**Dokumenttext**.
Programmierte Selbstauflösung im Namen der Kunst

Der Wiener Künstler Hans Bernhard ist Stipendiat des Oldenburger Edith-Russ-Hauses für Medienkunst. Als Mitglied der Künstlergruppe ubermorgen.com bereitet er eine schleichende Übernahme der Suchmaschine Google vor und klaut bei Amazon Bücher aus dem Netz – um danach die Hacker-Software an den digitalen Buchhändler zu verkaufen

„Ich scheiße auf die moralische Seite“, sagt Hans Bernhard. „Als Künstler muss man was Perverses machen.“ Als Medien-Robin Hood hat er sich nie gesehen, als er mit der Künstlergruppe „ubermorgen.com“, die aus ihm und seiner Frau Lizvlx besteht, zum Hacker-Angriff auf den Mega-Buchhändler Amazon blies.

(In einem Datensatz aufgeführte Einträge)
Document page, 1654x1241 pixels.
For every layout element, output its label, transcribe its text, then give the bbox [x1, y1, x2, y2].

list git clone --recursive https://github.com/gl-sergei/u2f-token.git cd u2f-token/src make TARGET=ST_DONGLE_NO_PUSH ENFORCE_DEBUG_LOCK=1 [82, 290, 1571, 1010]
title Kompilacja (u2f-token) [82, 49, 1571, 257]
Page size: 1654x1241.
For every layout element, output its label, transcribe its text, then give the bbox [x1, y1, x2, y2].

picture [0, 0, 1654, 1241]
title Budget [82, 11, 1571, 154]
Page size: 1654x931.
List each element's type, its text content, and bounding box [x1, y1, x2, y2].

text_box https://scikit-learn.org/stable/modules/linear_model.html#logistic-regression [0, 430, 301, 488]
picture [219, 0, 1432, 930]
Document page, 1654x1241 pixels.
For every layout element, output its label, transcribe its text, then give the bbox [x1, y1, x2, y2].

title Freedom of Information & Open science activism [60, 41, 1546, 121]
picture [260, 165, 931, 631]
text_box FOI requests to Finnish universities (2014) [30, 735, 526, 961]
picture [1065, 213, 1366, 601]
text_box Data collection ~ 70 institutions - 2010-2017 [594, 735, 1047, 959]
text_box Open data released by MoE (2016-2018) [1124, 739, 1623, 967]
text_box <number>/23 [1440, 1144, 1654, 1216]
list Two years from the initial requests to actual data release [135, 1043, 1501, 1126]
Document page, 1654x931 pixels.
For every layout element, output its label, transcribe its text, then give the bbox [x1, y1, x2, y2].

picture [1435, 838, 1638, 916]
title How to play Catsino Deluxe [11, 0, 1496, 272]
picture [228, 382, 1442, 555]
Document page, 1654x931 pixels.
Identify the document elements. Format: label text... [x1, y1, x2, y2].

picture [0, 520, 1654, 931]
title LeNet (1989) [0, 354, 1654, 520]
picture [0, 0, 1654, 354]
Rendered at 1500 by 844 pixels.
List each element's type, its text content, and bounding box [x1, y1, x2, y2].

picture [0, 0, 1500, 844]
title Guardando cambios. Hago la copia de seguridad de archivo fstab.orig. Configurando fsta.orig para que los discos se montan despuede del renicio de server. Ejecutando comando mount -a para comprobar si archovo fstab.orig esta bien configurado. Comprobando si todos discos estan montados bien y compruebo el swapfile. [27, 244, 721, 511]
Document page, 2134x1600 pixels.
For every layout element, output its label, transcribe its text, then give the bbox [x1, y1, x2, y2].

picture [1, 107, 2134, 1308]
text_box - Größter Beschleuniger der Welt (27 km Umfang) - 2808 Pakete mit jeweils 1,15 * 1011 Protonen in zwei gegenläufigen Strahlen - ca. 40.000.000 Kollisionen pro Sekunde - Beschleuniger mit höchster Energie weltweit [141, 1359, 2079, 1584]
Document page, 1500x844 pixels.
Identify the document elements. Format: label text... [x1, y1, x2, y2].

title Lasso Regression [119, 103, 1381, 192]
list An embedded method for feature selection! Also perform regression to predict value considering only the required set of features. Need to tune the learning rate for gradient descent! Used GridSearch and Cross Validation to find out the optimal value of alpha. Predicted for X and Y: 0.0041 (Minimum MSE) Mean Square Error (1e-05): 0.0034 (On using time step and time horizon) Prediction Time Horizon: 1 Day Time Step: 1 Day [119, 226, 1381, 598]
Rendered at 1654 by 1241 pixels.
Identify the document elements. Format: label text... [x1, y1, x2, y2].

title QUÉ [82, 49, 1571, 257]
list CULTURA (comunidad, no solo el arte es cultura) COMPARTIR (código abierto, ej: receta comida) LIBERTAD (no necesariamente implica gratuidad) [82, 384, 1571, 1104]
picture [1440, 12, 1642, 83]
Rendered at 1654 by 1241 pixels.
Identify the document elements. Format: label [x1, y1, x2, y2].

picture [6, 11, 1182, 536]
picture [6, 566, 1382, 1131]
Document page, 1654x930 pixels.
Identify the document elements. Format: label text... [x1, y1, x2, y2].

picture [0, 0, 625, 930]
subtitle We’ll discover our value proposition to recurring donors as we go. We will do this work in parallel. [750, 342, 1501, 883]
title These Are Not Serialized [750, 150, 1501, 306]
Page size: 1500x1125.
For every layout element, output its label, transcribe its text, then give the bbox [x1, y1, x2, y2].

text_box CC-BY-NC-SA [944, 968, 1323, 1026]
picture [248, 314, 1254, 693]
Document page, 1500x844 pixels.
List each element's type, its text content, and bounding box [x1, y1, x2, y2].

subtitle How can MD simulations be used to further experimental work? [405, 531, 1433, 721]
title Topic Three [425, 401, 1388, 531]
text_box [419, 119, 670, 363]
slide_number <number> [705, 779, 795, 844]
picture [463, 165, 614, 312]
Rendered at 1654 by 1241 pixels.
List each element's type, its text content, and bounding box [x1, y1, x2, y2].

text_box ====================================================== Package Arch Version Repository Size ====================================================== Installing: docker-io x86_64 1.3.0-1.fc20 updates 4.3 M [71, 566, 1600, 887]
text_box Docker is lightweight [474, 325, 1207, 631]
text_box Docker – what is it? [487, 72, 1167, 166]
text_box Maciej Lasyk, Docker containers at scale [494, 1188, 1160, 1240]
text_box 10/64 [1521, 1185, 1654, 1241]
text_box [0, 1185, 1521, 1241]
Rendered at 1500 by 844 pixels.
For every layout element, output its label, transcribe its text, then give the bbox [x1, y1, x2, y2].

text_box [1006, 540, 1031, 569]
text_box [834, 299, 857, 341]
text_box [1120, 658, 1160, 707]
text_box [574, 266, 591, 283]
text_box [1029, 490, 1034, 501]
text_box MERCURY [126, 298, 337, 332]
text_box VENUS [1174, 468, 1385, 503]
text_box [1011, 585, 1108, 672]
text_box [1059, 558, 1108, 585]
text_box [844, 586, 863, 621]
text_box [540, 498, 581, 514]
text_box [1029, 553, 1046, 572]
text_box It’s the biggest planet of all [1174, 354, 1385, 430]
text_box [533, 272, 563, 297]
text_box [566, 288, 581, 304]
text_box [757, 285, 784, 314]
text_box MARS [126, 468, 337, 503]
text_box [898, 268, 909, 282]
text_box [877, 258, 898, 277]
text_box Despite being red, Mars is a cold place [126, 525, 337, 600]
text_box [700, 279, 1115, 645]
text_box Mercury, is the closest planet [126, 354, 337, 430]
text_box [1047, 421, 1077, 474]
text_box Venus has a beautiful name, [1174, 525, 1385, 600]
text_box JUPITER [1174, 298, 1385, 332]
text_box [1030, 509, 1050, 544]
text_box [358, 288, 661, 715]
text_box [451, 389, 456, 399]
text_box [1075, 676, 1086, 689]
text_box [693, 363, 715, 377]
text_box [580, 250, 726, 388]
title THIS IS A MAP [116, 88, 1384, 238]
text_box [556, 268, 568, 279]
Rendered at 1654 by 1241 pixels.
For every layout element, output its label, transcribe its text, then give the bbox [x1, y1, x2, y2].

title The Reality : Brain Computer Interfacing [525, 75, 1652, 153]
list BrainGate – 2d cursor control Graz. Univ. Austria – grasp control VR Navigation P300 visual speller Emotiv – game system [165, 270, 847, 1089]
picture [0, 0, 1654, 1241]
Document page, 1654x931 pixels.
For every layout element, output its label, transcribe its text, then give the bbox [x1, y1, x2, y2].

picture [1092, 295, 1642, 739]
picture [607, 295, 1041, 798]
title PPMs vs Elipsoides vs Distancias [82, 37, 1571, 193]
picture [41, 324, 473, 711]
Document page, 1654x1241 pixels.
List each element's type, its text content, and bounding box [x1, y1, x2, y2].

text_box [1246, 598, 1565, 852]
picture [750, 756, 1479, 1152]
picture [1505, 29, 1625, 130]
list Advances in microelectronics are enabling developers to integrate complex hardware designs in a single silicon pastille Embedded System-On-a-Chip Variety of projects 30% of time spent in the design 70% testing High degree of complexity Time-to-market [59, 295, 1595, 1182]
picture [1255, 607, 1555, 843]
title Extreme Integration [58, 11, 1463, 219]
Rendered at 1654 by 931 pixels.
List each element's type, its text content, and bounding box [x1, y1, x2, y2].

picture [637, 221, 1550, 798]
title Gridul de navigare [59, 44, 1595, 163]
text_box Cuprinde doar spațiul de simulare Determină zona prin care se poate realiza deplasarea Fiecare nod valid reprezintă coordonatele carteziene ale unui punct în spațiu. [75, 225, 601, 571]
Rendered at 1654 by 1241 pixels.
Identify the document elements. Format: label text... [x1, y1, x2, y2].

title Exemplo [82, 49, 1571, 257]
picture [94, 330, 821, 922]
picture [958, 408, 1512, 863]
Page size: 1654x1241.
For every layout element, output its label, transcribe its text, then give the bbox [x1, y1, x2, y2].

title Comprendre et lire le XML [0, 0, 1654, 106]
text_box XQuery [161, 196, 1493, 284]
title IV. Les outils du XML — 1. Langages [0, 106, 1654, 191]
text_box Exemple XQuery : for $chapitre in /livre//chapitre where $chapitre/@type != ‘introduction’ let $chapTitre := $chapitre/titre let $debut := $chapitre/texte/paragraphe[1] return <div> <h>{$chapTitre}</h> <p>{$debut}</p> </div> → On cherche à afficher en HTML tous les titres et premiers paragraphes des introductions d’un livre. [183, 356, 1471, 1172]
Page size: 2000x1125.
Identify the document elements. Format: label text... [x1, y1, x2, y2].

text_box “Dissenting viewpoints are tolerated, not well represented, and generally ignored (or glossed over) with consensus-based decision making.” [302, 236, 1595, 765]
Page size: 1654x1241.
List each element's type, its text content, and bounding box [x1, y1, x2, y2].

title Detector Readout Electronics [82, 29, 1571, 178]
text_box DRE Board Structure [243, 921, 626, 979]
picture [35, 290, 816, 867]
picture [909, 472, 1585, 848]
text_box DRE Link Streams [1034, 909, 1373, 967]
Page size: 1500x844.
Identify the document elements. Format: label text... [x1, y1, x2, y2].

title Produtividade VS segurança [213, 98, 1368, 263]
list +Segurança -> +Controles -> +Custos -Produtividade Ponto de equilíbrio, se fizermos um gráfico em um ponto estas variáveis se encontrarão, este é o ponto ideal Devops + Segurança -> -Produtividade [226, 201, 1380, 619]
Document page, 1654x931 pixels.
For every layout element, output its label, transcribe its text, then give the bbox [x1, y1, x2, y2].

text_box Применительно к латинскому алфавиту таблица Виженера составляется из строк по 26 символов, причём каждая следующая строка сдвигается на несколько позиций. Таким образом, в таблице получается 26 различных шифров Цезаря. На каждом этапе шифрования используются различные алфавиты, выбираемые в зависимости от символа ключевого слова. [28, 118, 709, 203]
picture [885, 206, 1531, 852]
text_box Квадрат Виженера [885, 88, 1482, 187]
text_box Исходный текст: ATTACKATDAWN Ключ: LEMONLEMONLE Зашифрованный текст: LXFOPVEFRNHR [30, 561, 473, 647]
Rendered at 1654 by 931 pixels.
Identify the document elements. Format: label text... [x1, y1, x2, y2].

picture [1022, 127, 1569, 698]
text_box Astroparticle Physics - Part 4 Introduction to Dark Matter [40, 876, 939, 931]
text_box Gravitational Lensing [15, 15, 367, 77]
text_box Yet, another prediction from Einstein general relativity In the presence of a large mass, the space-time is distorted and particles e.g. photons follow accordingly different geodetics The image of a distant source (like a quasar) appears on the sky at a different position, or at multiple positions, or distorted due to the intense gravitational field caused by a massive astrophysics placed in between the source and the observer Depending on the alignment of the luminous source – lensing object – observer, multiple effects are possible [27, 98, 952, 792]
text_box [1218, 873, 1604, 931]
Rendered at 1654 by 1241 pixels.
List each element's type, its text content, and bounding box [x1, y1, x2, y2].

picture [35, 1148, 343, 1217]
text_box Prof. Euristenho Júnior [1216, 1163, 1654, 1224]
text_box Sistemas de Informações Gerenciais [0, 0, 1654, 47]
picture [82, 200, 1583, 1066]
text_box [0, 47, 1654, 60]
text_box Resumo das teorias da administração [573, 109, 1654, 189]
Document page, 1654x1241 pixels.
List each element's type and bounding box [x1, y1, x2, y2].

**Aufgabenbeschreibung**. Gib den Text über den Künstler Hans Bernhard und ubermorgen.com vollständig und Wort für Wort wieder. Die Zeilen spielen hierbei keine Rolle.

**Gelöste Aufgabe**.
Programmierte Selbstauflösung im Namen der Kunst

Der Wiener Künstler Hans Bernhard ist Stipendiat des Oldenburger Edith-Russ-Hauses für Medienkunst. Als Mitglied der Künstlergruppe ubermorgen.com bereitet er eine schleichende Übernahme der Suchmaschine Google vor und klaut bei Amazon Bücher aus dem Netz – um danach die Hacker-Software an den digitalen Buchhändler zu verkaufen

„Ich scheiße auf die moralische Seite“, sagt Hans Bernhard. „Als Künstler muss man was Perverses machen.“ Als Medien-Robin Hood hat er sich nie gesehen, als er mit der Künstlergruppe „ubermorgen.com“, die aus ihm und seiner Frau Lizvlx besteht, zum Hacker-Angriff auf den Mega-Buchhändler Amazon blies.